Retype, exactly as they appear below, the lines between the line holding "Certified & background-checked" and the line holding "do not pay. Simple as that.", both ends included.

▶ _Recorded data_
........

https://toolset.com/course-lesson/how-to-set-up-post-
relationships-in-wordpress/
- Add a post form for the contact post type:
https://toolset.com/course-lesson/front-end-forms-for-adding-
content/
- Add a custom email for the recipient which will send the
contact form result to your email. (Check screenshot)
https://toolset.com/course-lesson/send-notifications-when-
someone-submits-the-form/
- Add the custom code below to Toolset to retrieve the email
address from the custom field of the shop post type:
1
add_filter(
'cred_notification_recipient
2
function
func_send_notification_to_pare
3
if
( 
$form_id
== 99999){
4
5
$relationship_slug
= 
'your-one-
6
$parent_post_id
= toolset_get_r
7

........

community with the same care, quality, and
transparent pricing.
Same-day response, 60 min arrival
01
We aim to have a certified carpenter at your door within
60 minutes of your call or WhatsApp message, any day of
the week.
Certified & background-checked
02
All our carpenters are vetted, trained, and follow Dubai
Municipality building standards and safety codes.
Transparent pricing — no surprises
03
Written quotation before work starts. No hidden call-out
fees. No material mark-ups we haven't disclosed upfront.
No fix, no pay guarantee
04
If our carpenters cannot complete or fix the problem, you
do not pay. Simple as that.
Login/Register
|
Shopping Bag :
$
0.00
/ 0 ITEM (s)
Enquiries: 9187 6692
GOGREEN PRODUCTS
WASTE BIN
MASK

........

▶ _YOUR RESPONSE_
Certified & background-checked
02
All our carpenters are vetted, trained, and follow Dubai
Municipality building standards and safety codes.
Transparent pricing — no surprises
03
Written quotation before work starts. No hidden call-out
fees. No material mark-ups we haven't disclosed upfront.
No fix, no pay guarantee
04
If our carpenters cannot complete or fix the problem, you
do not pay. Simple as that.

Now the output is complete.